What computer program for automorphic forms This question has its origins in this entertaining discussion on MO.
There are many programs (CAS) and libraries that are able to handle algebraic expressions. These are both a verification tool for (sometimes nightmarish) computations and a way to explore objects for which a good intuition is not available.
Among them, I have in mind Mathematica, Maple, Magma, and also the Python-interface Sage (including lots of packages like  NumPy, SciPy, Maxima, GAP, etc.). Sage has the appeal to be free and open source, however I wonder if it is at the same level of the others.
To narrow the question to a more specific field, for every language has its advantages somewhere, I am interested in automorphic forms and number theory. Thus the basic uses will be to manipulate automorphic forms for different groups and congruence subgroups, to locate zeros of the associated $L$-functions, compute Fourier coefficients, etc.

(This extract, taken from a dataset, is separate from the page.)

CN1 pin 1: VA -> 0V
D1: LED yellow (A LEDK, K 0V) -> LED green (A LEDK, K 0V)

What are the pros and cons of these programs to work with automorphic
  forms?

Every direction of answer is welcome, in particular taking into account


*

*ease of use

*available literature (not on the program itself, but related to automorphic forms)

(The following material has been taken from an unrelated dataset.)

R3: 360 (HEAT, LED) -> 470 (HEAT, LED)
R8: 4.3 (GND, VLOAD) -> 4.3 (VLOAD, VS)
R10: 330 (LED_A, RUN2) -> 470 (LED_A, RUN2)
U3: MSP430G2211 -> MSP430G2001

*regular updating of packages and functions

*community size for support and discussion

 A: The only CAS's that have built-in support for modular and automorphic forms, as far as I know, are Sage and Magma. [Edit: I had forgotten Pari/GP, which will introduce substantial modular forms functionality as of version 2.10 which is currently in alpha testing; see Aurel's comment below]. Both Sage and Magma offer roughly comparable functionality. In Sage you can do something like this:
┌────────────────────────────────────────────────────────────────────┐
│ SageMath version 8.1, Release Date: 2017-12-07                     │
│ Type "notebook()" for the browser-based notebook interface.        │
│ Type "help()" for help.                                            │
└────────────────────────────────────────────────────────────────────┘
sage: S = Newforms(Gamma1(7), 4, names='a'); S
[q - q^2 - 2*q^3 - 7*q^4 + 16*q^5 + O(q^6),
 q + a1*q^2 + (-7/2*a1 - 7)*q^3 + (2*a1 + 4)*q^4 + 7/2*a1*q^5 + O(q^6)]
sage: f = S[0]
sage: f[next_prime(1000)]
-8930
sage: L = S[0].lseries()
sage: L(0.5 + 4.0*I)
6.68198475901674 + 1.21937727142056*I

William Stein (original author of most of this code) has written a wonderful book "Modular Forms -- A Computational Approach", which describes all the theory and algorithms, with copious Sage code examples.
You ask:

"Among them, I have in mind Mathematica, Maple, Magma, and also the Python-interface Sage. [...] Sage has the appeal to be free and open source, however I wonder if it is at the same level of the others."

Where modular forms are concerned, it's certainly not the case that Magma has a clear lead over Sage -- some functionality is better implemented in one or the other, but there's not an obvious winner overall. Both have flourishing user communities, regular updates, etc. 
On the other hand, Mathematica and Maple are both completely useless as tools for number theory; they're great at symbolic manipulation of algebraic expressions, but that's more or less all they do. (I work on modular forms, and I can count on my fingers the number of times I've found Maple or Mathematica useful, whereas I use Sage and/or Magma every couple of weeks at least.)